With the Pacific Ocean on the west and the Caribbean Sea to the east, Nicaragua is the second largest country in Central America, after Mexico. The country has three different geographic regions: the Pacific lowlands, the north-central mountains and the Caribbean lowlands, also called the Mosquito Coast or Mosquitía. The climate is tropical in the lowlands and cooler in the highlands. The Mosquito Coast is an outlet for many of the large rivers originating in the central mountains. It is a sparsely populated rainforest area. Seventeen percent of the country has been given national park status.

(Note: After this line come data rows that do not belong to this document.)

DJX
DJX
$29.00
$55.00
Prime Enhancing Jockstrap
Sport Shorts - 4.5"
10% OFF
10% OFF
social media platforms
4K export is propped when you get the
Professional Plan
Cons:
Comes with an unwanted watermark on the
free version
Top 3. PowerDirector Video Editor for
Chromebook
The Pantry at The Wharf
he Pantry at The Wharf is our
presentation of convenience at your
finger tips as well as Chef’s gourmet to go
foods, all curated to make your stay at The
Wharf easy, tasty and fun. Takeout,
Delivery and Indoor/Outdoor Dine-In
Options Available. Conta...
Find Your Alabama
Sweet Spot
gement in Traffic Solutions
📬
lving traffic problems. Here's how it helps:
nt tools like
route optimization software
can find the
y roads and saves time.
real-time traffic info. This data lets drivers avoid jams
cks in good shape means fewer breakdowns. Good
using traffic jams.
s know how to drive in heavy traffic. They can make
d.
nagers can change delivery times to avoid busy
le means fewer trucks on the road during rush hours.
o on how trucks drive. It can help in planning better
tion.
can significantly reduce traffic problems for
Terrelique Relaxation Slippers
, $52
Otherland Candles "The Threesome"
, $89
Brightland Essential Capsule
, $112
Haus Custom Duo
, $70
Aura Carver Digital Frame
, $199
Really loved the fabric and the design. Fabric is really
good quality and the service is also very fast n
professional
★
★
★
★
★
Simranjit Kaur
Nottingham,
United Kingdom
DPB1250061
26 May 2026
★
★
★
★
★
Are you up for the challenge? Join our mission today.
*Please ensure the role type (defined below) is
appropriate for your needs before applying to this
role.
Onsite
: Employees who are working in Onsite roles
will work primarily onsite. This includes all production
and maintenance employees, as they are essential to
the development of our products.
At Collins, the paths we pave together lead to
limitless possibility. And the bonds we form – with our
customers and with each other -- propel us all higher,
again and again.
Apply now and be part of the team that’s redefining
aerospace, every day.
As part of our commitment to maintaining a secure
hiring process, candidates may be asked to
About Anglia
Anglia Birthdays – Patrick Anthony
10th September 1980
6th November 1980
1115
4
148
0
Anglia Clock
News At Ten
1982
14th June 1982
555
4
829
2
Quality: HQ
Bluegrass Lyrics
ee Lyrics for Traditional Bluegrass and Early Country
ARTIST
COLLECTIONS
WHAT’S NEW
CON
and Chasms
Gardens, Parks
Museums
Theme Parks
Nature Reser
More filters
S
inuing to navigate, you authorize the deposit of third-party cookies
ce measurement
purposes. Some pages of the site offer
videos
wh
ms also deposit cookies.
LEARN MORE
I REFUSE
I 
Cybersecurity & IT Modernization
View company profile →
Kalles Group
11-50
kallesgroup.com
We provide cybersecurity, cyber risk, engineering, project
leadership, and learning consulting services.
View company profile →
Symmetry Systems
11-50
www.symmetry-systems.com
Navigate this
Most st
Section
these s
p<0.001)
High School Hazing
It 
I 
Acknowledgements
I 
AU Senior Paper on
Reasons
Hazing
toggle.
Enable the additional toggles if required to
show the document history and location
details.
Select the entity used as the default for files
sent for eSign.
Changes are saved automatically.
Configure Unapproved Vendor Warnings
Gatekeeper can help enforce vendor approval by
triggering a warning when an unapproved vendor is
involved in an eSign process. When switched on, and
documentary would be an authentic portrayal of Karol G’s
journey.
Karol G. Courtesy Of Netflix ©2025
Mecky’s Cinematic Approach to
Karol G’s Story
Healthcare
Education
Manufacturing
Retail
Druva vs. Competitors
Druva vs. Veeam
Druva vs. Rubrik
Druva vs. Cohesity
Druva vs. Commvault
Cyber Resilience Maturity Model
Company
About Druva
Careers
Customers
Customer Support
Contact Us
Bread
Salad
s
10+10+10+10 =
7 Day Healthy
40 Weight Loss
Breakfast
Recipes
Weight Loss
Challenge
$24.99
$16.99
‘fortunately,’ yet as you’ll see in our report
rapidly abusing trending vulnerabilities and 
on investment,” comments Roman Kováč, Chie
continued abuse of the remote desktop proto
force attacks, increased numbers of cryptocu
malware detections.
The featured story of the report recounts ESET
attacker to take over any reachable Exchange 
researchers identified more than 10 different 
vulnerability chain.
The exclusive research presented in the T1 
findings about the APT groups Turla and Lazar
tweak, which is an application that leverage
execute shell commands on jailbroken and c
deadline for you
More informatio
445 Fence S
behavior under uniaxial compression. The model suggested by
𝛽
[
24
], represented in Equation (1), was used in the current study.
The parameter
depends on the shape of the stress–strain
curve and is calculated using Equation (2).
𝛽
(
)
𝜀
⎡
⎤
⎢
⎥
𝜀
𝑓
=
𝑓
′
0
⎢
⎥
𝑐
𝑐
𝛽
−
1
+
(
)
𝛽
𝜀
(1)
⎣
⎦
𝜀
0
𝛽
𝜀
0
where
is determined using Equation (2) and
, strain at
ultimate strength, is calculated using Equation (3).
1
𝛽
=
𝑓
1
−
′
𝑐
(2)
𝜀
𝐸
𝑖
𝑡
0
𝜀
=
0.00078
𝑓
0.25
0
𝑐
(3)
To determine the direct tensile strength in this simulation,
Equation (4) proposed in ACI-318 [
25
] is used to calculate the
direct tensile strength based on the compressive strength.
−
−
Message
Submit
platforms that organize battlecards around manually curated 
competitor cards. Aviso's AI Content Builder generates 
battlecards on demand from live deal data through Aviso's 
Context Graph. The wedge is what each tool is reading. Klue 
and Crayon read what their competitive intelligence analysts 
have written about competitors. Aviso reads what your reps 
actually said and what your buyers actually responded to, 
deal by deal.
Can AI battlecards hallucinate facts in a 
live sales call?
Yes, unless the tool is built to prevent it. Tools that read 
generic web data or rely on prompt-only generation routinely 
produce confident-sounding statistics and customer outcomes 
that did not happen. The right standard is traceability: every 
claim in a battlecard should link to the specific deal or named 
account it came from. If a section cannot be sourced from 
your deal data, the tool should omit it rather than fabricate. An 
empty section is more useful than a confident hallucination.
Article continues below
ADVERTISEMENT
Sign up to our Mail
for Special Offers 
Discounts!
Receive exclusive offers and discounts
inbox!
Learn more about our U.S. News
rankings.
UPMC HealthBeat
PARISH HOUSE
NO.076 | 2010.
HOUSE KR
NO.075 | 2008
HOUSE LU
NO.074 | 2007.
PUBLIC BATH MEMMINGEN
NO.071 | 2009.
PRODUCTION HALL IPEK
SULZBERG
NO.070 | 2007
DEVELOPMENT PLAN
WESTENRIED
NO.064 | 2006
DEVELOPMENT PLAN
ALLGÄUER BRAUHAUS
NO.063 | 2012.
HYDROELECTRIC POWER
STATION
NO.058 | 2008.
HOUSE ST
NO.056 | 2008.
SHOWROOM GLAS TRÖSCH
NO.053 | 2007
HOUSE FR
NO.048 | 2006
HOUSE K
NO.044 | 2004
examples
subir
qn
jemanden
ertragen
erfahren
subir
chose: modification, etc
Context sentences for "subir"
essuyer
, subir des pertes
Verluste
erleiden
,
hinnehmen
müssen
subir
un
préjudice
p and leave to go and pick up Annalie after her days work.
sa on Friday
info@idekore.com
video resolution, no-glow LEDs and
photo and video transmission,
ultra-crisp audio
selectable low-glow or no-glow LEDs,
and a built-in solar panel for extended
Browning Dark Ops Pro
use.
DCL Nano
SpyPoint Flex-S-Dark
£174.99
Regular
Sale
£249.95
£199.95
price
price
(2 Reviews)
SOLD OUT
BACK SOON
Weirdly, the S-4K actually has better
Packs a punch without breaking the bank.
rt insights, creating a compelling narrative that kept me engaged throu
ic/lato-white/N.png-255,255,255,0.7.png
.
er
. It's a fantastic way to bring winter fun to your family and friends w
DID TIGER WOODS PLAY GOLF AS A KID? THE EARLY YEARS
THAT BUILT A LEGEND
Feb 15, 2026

The Nicaraguan population, mostly of indigenous and European ancestry, is more urban than rural. Spanish is the official language but on the Caribbean coast, Creole English and indigenous languages are also spoken. Poetry is one of Nicaragua's most loved arts. Even though most Nicaraguans are Catholic, during the 20th century Protestant denominations increased their membership, particularly in the western half of the country.
In 1524, Hernandez de Cordoba founded the first permanent Spanish settlements in the region. Nicaragua gained independence from Spain in 1821, briefly becoming a part of the Mexican Empire. In 1838, Nicaragua became an independent republic. The country began free-market reforms in 1991, after 12 years of economic free fall under the Sandinista regime. Despite some initial setbacks, Nicaragua has made dramatic progress. Nicaragua is primarily an agricultural country but construction, mining, fisheries, exports and general commerce have added to its stability and the well-being of its people.
In November 1998, Hurricane Mitch ravaged Nicaragua. Heavy rains followed and triggered a mudslide at Volcán Casita that buried several villages. Over 3,000 Nicaraguans died as a result of the hurricane. Several nations cancelled Nicaragua's debt in late 1999 as a result of the tragedy and the country is rebuilding slowly.